It doesn't add up. At all. Mind you, there are many questions raised by the emails Donald Trump Jr. released, only after the press had already gotten wind of them, relating to the June 2016 meeting between top members of the Trump campaign and a Russian attorney with ties to that nation's government, but the central premise of Trump Jr.'s story is that the meeting came out of nowhere, and went nowhere, and nobody ever thought anything about the matter again. But the circumstantial evidence doesn't support that. And the texts of the emails themselves suggest a different story.
Here's the key part of the first message from meeting facilitator Rob Goldstone to Donald Trump Jr., a message offering information about "Hillary" that Goldstone asserted was "part of Russia and its government's support for Mr. Trump."
The Crown prosecutor of Russia met with his father Aras this morning and in their meeting offered to provide the Trump campaign with some official documents and information that would incriminate Hillary and her dealings with Russia and would be very useful to your father.
This is obviously very high level and sensitive information but is part of Russia and its government’s support for Mr Trump – helped along by Aras and Emin.

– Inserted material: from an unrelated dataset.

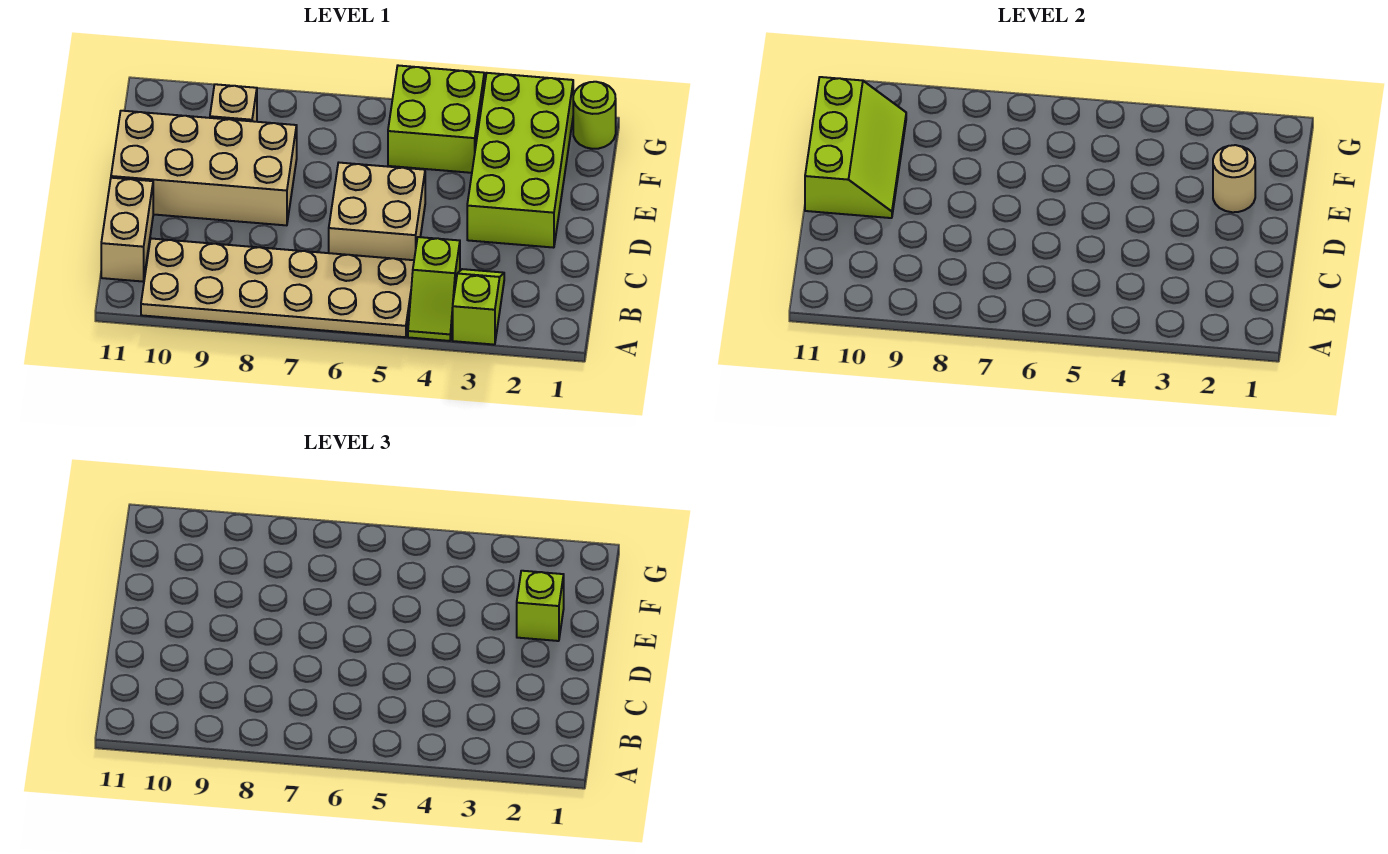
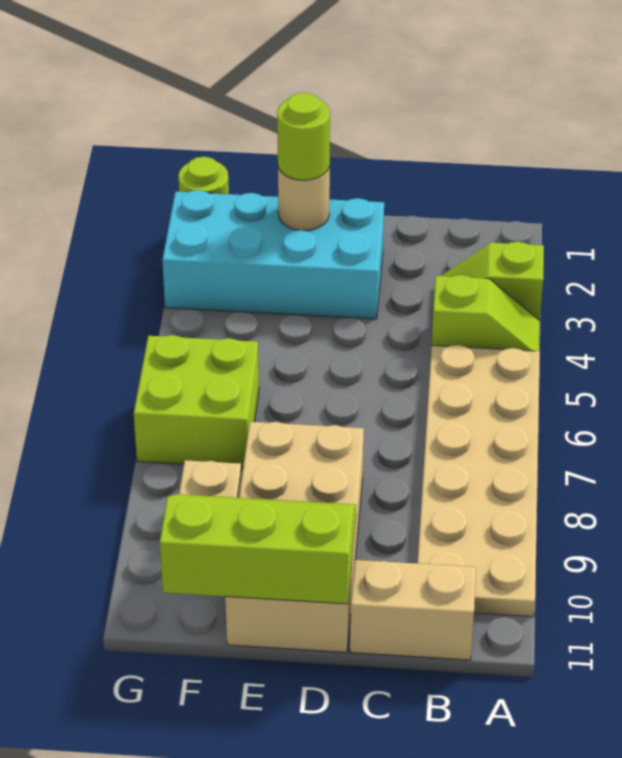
tan 2x2 brick [329,163,425,260] -> none
lime 2x4 brick [467,73,573,248] -> cyan 2x4 brick [162,190,384,319]
lime 1x1 brick [517,571,564,641] -> lime 1x1 round brick [277,93,330,180]
lime 2x2 brick [388,66,484,173] -> lime 2x2 brick moved to [134,335,259,468]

What do you think is the best way to handle this information and would you be able to speak to Emin about it directly?
Now, Goldstone was well-known by the Trump family, as was the "Aras" being spoken of. But he's not just offering gossip on Trump's opponent out of nowhere; he (rather astonishingly) puts in the email that the very high level information is: "part of Russia and its government's support for Mr. Trump." He appears to add that in order to add credibility to his own claims, in fact; perhaps Trump Jr. might blow off news from Rob Goldstone about Hillary Clinton, but this is news from the Russian government's efforts to support Trump, not just Rob Goldstone talking.
The news that a foreign government has launched an effort to "support" his father ought to be, at the least, surprising news to Trump the younger. The sentence certainly would stand out even without our helpful bolding here: It's an assertion that the government of a not-entirely friendly foreign power is ready and willing to aid the Republican presidential campaign, and it comes along with a specific form of aid: Secret, "very high level and sensitive" information about his American opponent.
Here's Donald Trump Jr.'s complete, same-day response:
Thanks Rob I appreciate that. I am on the road at the moment but perhaps I just speak to Emin first. Seems we have some time and if it’s what you say I love it especially later in the summer. Could we do a call first thing next week when I am back?
He's apparently not the slightest bit surprised by Goldstone's claim that the information is "part of" a Russian effort to "support" Trump. He doesn't even acknowledge the statement, but instead offers a thanks, says I love it and is already apparently musing about its use later in the summer.
That's an odd, odd reaction to the news that a foreign nation has just inserted itself into your presidential campaign. But Junior doesn't appear to find it odd at all.
The "Russia and its government's support for Mr. Trump" assertion is both presented as already-known information, and is accepted as that. The two sides instead get down to discussing how to hand over the information to be handed over.
This isn't just a revelation of some one-time collusion between Russian government intelligence efforts and the Trump presidential campaign. This seems to be a revelation that as of the June meeting, a relationship between the Trump campaign and the Russian government had already been established.
Further evidence for that interpretation, of course, is that delicate little word that many bystanders are gravitating toward: part. Goldstone doesn't say that this information is the total of the Russian government's support for Trump. He says that this information is "part of" the Russian government's support for Trump. What other "parts" were there?
There's been talk of Russian financial support for campaign efforts here and, of course, a host of Russia-sponsored "fake news" sites providing pro-Trump slants on any story you might think of, but the most obvious known "part" of Russian government support for Trump, of course, is the Russian intelligence operations against Trump's opponents. Leaks of the information obtained by state-sponsored Russian operatives, in fact, began just one week after the Trump Tower meeting.
Donald Trump Jr.'s story is that the June 2016 meeting came out of nowhere, nothing substantive was discussed other than facilitating more Russian "adoption," which he found uninteresting, and nothing more came of it. There's very strong evidence that all three of those parts are untrue. The emails released show that Trump Jr. was unsurprised, in June, to hear that the Russian government was taking specific actions to assist the Trump campaign; the meeting was immediately followed by the release of documents previously stolen from the Democratic National Committee by Russian government-sponsored hackers.
This version of Trump's story doesn't hold up any better under scrutiny than the last three. We need to know why the Trump campaign was so unsurprised by the news that the Russian government would now be assisting them.